Aus musikalischer Sicht gilt vorab zu erwähnen, dass der Autor sich nur begrenzt auf das Line-Up gefreut hat. Angesichts der enormen Konzertdichte waren doch aus der Ferne wenige Acts darunter, auf welche sich aufrichtig gefreut werden konnte. Børns gehörte dazu, ebenso Isolation Berlin und Jain. Ersterer vermochte leider erst in der zweiten Hälfte zu zeigen, welches Popstar-Material in ihm steckt. Bis dahin sorgten sein fehlendes Charisma und die ausnahmsweise schlechte Abmischung eher für Enttäuschung. Hits wie «10’000 Emerald Pools“ wurden völlig versiebt. Schade. Isolation Berlin hatten einen undankbaren Nachmittagsslot, schnodderten den paar Dutzend Zuschauenden aber ihren Postpunkt (mit viel Tocotronic-Einschlag) höchst sympathisch hin. So bleibt noch Jain, in die sich wohl ein ganzes Zeltpublikum, unabhängig von Geschlecht und Alter, kurzerhand unsterblich verliebte. Ihr Ethno-Worldmusic-Pop bedient sich nach Lust und Laune bei jedem Genre, das gute Laune verbreitet, vermag jedoch durch ihren unbändigen Charme und ihre Bühenpräsenz bis in die letzten Reihe mitzureissen.

Jain! // Quelle: magmind.fr
Jain! // Quelle: magmind.fr

Daneben gab es noch unzählige weitere Konzerte, von denen jedoch einzig die Tops und Flops Erwähnung finden sollen. Das ‚Yiddish Twist Orchestra‘ hatte Klasse und fuhr direkt in die Tanzbeine. Abgesehen von den manchmal etwas fragwürdigen Lyrics verbreitete die ungarische Supergroup ‚Budapest Bar‘ mit ihrem wilden Gypsy-Rock-n‘-Roll gute Laune. ‚Ouza Bazooka‘ aus Israel überzeugten mit ihrem surf-angehauchten Psych-Rock – gar nicht zu überzeugen vermochte hingegen ‚Riri‘ (Rihanna). Man war sich beinahe festivalweit einig darüber, dass die gute Dame einen enttäuschenden Auftritt hinlegte: Von über einer halben Stunde Verspätung hin zu andauernden Unterbrüchen, liebloser Präsentation und Interaktion machte alles den Eindruck, als ob die Frau aus Barbados unmotiviert ihr Pflichtprogramm abspulte. Und dann war da noch ‚Dävu Baguetta‘, wie er liebevoll von den anwesenden Journalist_innen genannt wurde. Sein Auftritt am Sonntagabend führte dazu, dass die Deppenquote exponentiell stieg und sogar ’normale‘ Festival-Verhältnisse erreichte. Auch die Anzahl verstrahlter junger Menschen nahm erschreckende Ausmasse an. Erschreckend war denn auch sein Auftritt: Ein herzloses Best-Of-Mash-Up aus seinen und anderen Hits. Zeitweise drehte er die Lautstärkeregler so oft herunter um das Publikum die Parts singen zu lassen, dass vom eigentlichen Song nicht mehr viel gehört wurde (nicht dass das an sich etwas schlechtes gewesen wäre). Die Tatsache, dass sich aber für einen Auftritt tatsächlich an die 60’000 Leute um die Hauptbühne versammelten (und auch noch ihren Spass zu haben schienen), gab schon zu denken. Aber die ‚Island Of Freedom‘ mag halt auch einen Dävu Guetta.

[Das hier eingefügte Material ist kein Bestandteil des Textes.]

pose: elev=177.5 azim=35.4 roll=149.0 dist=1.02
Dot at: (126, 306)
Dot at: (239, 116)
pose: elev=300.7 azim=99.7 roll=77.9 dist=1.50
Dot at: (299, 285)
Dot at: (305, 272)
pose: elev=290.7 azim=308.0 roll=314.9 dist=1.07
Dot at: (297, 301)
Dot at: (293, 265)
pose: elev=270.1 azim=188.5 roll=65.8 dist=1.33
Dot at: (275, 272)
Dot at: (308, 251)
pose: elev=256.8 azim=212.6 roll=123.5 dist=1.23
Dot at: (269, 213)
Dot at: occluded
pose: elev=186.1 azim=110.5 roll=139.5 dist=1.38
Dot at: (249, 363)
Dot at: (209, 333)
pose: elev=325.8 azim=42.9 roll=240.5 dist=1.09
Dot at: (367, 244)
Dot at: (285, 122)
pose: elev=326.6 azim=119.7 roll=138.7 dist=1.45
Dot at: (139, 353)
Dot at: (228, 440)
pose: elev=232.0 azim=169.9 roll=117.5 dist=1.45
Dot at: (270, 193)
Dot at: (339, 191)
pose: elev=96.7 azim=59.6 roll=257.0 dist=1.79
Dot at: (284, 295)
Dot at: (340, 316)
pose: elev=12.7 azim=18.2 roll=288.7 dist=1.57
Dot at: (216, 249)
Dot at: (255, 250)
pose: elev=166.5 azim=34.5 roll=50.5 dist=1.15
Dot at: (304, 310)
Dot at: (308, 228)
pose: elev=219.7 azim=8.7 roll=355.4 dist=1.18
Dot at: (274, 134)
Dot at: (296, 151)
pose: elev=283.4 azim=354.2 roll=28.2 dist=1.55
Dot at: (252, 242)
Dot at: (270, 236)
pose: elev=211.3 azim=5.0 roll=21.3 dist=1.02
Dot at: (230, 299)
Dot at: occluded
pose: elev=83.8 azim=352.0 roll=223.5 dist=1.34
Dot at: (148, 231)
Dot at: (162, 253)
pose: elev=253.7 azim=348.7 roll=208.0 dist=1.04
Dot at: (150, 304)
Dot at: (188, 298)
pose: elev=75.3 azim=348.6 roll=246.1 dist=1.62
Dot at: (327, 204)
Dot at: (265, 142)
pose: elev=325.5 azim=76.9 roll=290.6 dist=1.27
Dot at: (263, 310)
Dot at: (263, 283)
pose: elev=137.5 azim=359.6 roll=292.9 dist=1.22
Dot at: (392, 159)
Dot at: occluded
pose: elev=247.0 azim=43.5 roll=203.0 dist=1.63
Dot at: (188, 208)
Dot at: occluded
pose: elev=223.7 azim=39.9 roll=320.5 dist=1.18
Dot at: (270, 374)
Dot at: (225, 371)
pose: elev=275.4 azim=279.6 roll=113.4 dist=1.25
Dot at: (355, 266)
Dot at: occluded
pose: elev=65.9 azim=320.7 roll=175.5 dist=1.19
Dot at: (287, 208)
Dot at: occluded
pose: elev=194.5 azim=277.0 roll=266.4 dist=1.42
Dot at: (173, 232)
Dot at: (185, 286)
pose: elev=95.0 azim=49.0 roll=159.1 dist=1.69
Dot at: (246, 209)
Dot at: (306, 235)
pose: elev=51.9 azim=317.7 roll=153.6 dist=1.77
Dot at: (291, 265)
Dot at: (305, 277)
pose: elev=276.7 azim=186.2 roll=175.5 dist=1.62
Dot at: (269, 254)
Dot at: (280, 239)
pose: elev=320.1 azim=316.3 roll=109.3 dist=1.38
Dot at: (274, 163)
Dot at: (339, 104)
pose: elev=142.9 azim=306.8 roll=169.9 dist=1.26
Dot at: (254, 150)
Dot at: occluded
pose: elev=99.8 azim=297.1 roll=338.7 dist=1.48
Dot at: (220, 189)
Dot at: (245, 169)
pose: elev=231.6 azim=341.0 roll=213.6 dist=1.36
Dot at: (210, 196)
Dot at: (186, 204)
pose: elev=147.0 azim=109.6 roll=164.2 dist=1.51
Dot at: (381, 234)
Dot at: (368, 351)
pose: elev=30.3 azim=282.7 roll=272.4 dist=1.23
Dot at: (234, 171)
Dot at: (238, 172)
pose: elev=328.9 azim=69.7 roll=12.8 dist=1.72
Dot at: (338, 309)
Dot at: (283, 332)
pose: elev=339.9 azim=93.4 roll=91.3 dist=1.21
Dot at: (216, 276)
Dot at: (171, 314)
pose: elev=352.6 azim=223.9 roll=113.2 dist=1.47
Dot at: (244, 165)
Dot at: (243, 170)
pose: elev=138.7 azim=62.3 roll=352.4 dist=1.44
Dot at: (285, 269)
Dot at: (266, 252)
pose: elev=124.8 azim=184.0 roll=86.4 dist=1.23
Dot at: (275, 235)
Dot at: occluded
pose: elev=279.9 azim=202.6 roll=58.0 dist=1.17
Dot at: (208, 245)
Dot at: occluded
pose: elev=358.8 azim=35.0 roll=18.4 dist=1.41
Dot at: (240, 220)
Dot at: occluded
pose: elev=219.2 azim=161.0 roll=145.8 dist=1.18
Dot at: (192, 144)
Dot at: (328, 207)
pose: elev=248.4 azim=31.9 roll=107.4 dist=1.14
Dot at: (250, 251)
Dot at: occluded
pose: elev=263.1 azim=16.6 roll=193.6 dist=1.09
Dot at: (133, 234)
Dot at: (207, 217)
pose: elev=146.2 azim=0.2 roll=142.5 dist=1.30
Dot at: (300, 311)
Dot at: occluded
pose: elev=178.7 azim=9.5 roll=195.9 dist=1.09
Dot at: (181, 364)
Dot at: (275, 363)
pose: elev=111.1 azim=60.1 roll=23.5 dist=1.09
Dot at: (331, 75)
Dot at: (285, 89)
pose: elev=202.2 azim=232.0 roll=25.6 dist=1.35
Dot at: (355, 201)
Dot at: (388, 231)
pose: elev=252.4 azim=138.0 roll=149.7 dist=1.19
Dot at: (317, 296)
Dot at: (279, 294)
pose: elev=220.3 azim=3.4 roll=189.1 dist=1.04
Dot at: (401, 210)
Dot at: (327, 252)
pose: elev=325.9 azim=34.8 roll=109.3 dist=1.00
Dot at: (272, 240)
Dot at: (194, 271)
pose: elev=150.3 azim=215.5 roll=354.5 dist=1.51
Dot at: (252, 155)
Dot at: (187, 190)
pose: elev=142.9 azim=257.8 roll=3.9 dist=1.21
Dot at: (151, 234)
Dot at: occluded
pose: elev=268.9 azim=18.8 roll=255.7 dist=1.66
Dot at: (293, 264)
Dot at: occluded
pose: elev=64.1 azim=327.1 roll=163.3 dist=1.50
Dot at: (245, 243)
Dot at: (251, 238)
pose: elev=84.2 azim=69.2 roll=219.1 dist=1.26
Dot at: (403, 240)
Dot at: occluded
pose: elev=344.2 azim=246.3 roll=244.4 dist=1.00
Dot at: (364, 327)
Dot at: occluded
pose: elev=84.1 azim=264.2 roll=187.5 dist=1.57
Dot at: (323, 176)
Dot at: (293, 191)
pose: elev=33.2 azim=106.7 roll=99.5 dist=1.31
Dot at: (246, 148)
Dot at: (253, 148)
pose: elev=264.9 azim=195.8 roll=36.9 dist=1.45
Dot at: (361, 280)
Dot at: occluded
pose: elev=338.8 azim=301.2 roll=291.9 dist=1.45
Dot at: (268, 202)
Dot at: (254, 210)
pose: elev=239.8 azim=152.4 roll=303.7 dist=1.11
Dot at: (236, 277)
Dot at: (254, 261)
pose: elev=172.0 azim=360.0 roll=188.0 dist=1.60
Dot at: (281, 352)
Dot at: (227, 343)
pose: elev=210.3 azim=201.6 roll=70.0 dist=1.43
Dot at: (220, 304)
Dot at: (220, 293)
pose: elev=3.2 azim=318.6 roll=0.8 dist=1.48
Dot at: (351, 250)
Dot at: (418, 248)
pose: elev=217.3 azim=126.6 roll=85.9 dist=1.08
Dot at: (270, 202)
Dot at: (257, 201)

Dävu Baguetta Quelle: szigetfestival.com
Dävu Baguetta // Quelle: szigetfestival.com

Abschliessend gilt zu sagen, dass die Wucht, mit welcher das Sziget für ein paar Tage «Crazy» zum neuen «Normal» erhebt, umwerfend ist – in vielerlei Hinsicht. So bleiben neben den Konzerten auch andere Momente in Erinnerung, etwa eine Tanzaufführung des Bodhi-Kollektivs aus Salzburg am allerletzten Tag oder ein schlüpfrig-queeres Berliner Kabarett im LGBT-Zelt am ersten Festivaltag. Würde der Autor nochmals ans Sziget gehen? Dafür fühlt er sich wohl mittlerweile zu alt. Ist er froh, am Sziget gewesen zu sein? Absolut. So abgelutscht das auch klingen mag, das Sziget ist ein Erlebnis, das die Überforderung allemal wert ist.

 

Full disclaimer:
Rico Plüss reiste dank Factory92 ans Sziget. Inbegriffen waren Flug, Unterkunft und Pressepass.